**PROMPT**
Copy exactly the lines from the one containing "tu toque personal." through the last line of the records below, both included, and leave out the pictures.

Page-level text extractions
- - - - -
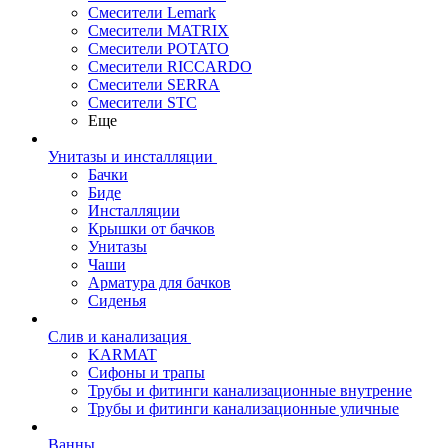
Смесители Lemark
Смесители MATRIX
Смесители POTATO
Смесители RICCARDO
Смесители SERRA
Смесители STC
Еще
Унитазы и инсталляции
Бачки
Биде
Инсталляции
Крышки от бачков
Унитазы
Чаши
Арматура для бачков
Сиденья
Слив и канализация
KARMAT
Сифоны и трапы
Трубы и фитинги канализационные внутрение
Трубы и фитинги канализационные уличные
Ванны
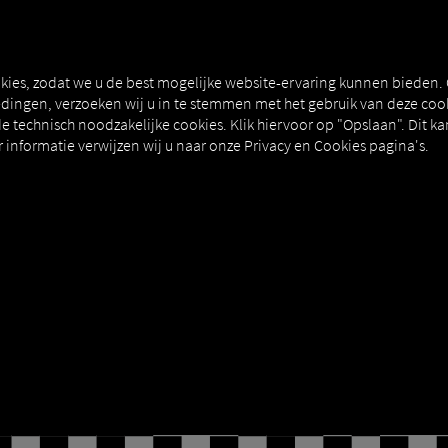
NERS
EXPERT KNOWLEDGE
DEMO
kies, zodat we u de best mogelijke website-ervaring kunnen bieden.
ingen, verzoeken wij u in te stemmen met het gebruik van deze cook
e technisch noodzakelijke cookies. Klik hiervoor op "Opslaan". Dit ka
informatie verwijzen wij u naar onze Privacy en Cookies pagina's.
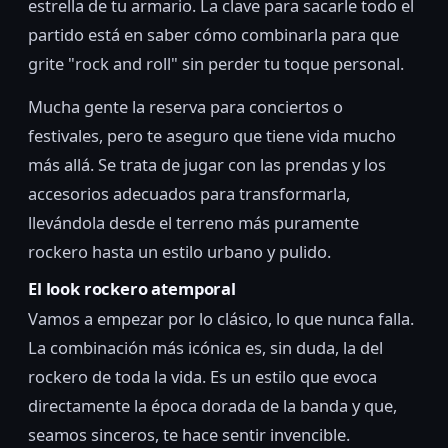
estrella de tu armario. La clave para sacarle todo el
partido está en saber cómo combinarla para que
grite "rock and roll" sin perder tu toque personal.
Mucha gente la reserva para conciertos o
festivales, pero te aseguro que tiene vida mucho
más allá. Se trata de jugar con las prendas y los
accesorios adecuados para transformarla,
llevándola desde el terreno más puramente
rockero hasta un estilo urbano y pulido.
El look rockero atemporal
Vamos a empezar por lo clásico, lo que nunca falla.
La combinación más icónica es, sin duda, la del
rockero de toda la vida. Es un estilo que evoca
directamente la época dorada de la banda y que,
seamos sinceros, te hace sentir invencible.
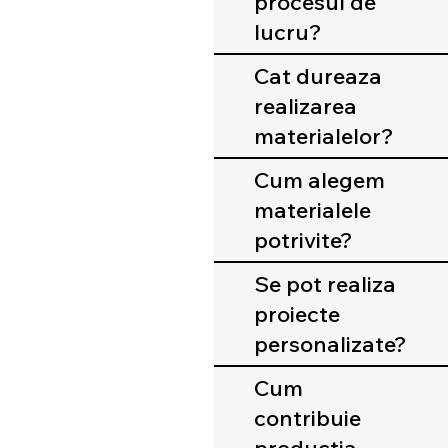
procesul de
lucru?
Cat dureaza
realizarea
materialelor?
Cum alegem
materialele
potrivite?
Se pot realiza
proiecte
personalizate?
Cum
contribuie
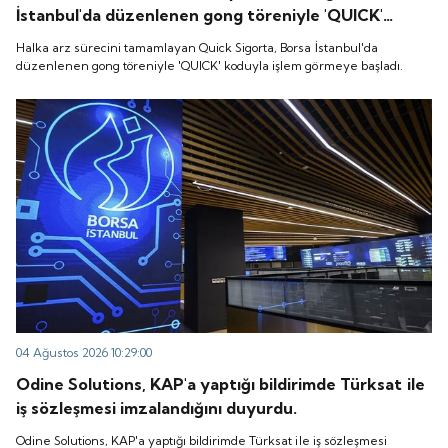
İstanbul'da düzenlenen gong töreniyle 'QUICK'
koduyla işlem görmeye başladı.
Halka arz sürecini tamamlayan Quick Sigorta, Borsa İstanbul'da
düzenlenen gong töreniyle 'QUICK' koduyla işlem görmeye başladı.
04 Ağustos 2026 10:29:00
Odine Solutions, KAP'a yaptığı bildirimde Türksat ile
iş sözleşmesi imzalandığını duyurdu.
Odine Solutions, KAP'a yaptığı bildirimde Türksat ile iş sözleşmesi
- - - - -
**PROBLEM SOLUTION**
grite "rock and roll" sin perder tu toque personal.
Mucha gente la reserva para conciertos o
festivales, pero te aseguro que tiene vida mucho
más allá. Se trata de jugar con las prendas y los
accesorios adecuados para transformarla,
llevándola desde el terreno más puramente
rockero hasta un estilo urbano y pulido.
El look rockero atemporal
Vamos a empezar por lo clásico, lo que nunca falla.
La combinación más icónica es, sin duda, la del
rockero de toda la vida. Es un estilo que evoca
directamente la época dorada de la banda y que,
seamos sinceros, te hace sentir invencible.
procesul de
lucru?
Cat dureaza
realizarea
materialelor?
Cum alegem
materialele
potrivite?
Se pot realiza
proiecte
personalizate?
Cum
contribuie
İstanbul'da düzenlenen gong töreniyle 'QUICK'
koduyla işlem görmeye başladı.
Halka arz sürecini tamamlayan Quick Sigorta, Borsa İstanbul'da
düzenlenen gong töreniyle 'QUICK' koduyla işlem görmeye başladı.
04 Ağustos 2026 10:29:00
Odine Solutions, KAP'a yaptığı bildirimde Türksat ile
iş sözleşmesi imzalandığını duyurdu.
Odine Solutions, KAP'a yaptığı bildirimde Türksat ile iş sözleşmesi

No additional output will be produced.